> [Exercise goal]
The material below holds a span beginning at the line with "left back paw: (39, 663)" and ending at the line with "right back paw: (1193, 668)". Quote that span exactly, both ends included, and only that span.
··········
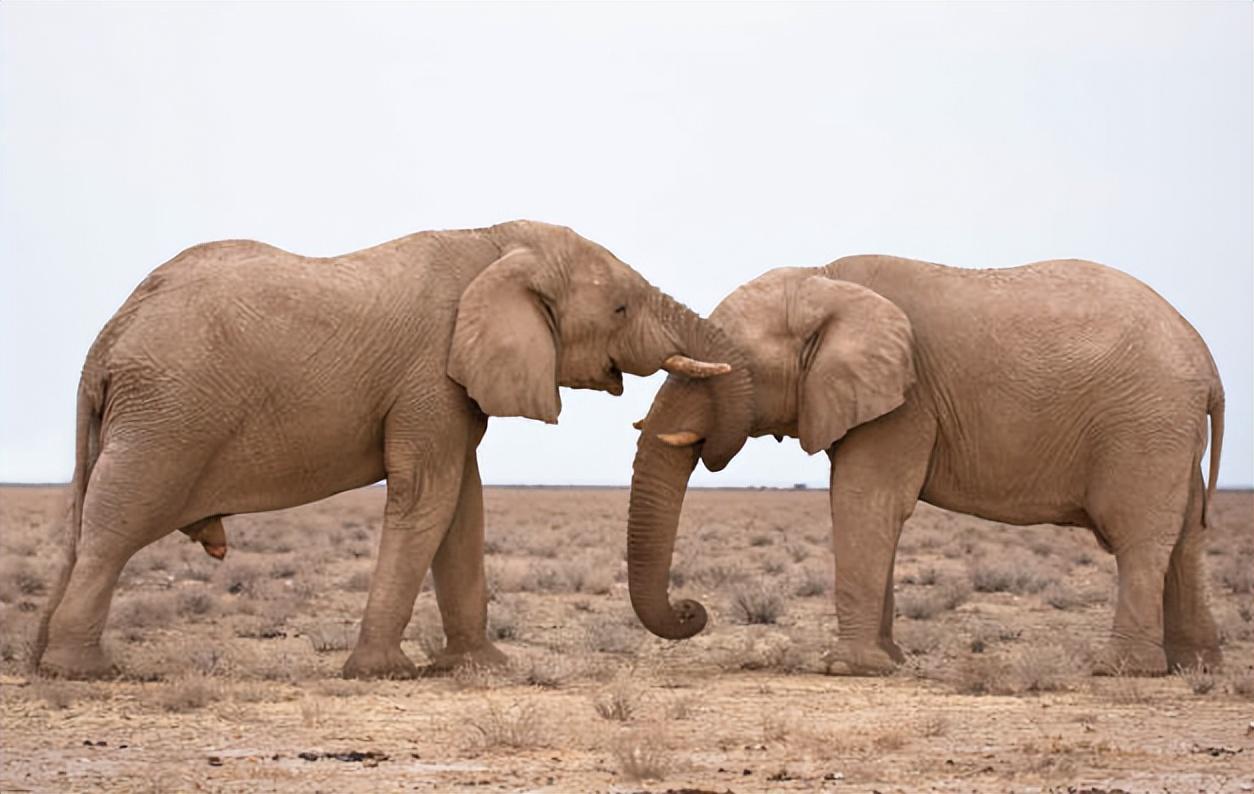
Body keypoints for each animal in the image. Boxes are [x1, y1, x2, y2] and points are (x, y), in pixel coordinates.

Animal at [31, 220, 738, 680]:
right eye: (620, 307)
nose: (692, 609)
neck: (494, 241)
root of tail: (110, 334)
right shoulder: (428, 374)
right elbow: (428, 496)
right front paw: (382, 671)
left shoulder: (450, 388)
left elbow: (462, 508)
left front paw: (480, 667)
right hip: (167, 416)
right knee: (116, 527)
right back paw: (82, 672)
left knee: (82, 524)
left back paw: (39, 663)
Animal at [626, 255, 1225, 676]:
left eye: (736, 365)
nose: (693, 610)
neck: (828, 282)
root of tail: (1207, 359)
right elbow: (872, 509)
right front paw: (888, 662)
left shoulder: (908, 401)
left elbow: (866, 503)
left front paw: (847, 669)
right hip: (1170, 431)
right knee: (1186, 538)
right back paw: (1193, 668)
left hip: (1145, 423)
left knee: (1138, 537)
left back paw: (1121, 670)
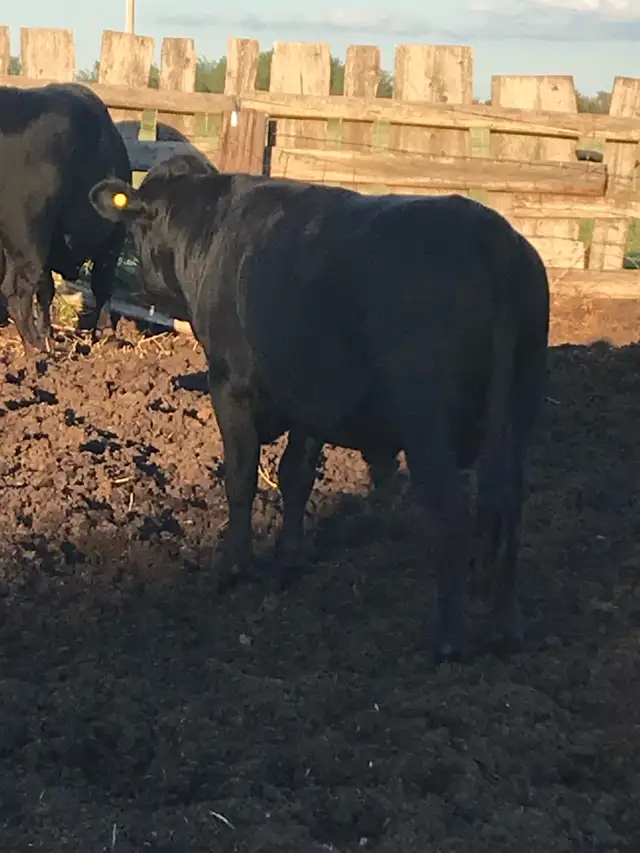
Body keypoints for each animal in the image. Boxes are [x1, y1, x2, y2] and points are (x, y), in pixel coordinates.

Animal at [0, 81, 131, 352]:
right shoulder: (113, 238)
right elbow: (102, 284)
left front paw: (49, 332)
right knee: (17, 293)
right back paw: (36, 349)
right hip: (28, 239)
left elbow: (46, 291)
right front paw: (107, 333)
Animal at [88, 154, 550, 664]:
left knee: (450, 507)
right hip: (521, 406)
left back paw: (447, 638)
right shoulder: (310, 398)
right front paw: (290, 556)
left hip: (428, 421)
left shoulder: (230, 385)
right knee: (509, 502)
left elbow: (241, 477)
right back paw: (506, 628)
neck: (208, 227)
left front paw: (235, 566)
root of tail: (495, 241)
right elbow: (296, 476)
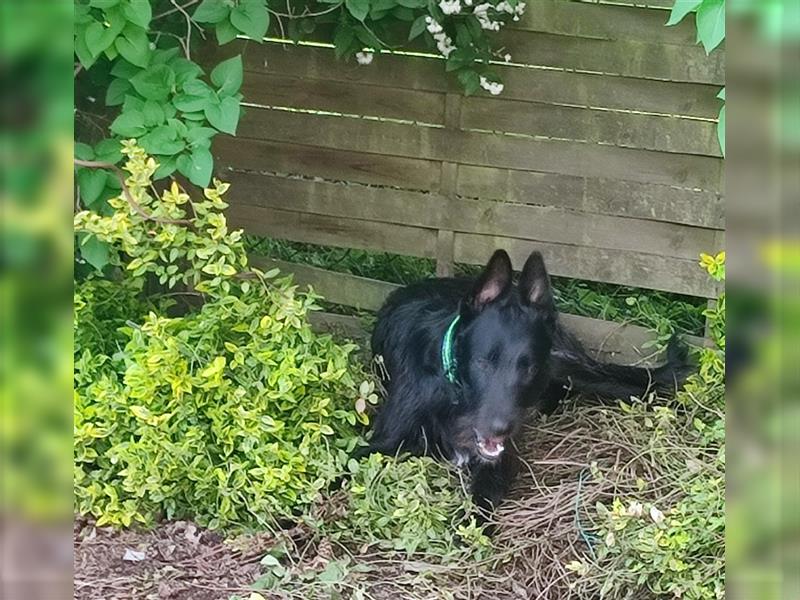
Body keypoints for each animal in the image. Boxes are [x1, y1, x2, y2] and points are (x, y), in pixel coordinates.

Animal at [362, 248, 688, 510]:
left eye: (527, 368)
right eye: (482, 362)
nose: (501, 429)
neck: (454, 393)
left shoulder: (499, 461)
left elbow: (480, 503)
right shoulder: (383, 442)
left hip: (566, 367)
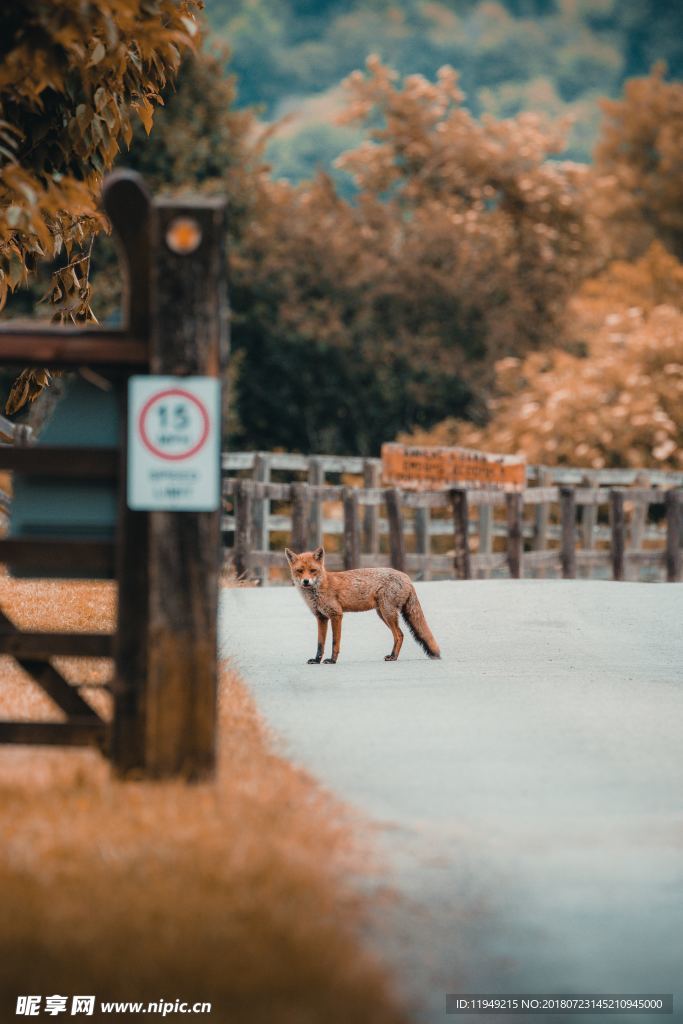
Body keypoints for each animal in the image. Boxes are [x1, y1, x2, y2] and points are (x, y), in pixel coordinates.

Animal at [286, 544, 440, 663]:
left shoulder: (336, 615)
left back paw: (393, 657)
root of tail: (407, 577)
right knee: (400, 635)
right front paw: (317, 660)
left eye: (313, 570)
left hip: (387, 613)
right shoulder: (321, 617)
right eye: (300, 571)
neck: (319, 590)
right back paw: (393, 656)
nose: (306, 581)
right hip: (382, 613)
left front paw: (332, 660)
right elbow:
··········
> [Expected answer]
left back paw: (39, 663)
Animal at [626, 255, 1225, 676]:
left eye: (736, 365)
nose: (693, 610)
neck: (828, 282)
root of tail: (1207, 359)
right elbow: (872, 509)
right front paw: (888, 662)
left shoulder: (908, 401)
left elbow: (866, 503)
left front paw: (847, 669)
right hip: (1170, 431)
right knee: (1186, 538)
right back paw: (1193, 668)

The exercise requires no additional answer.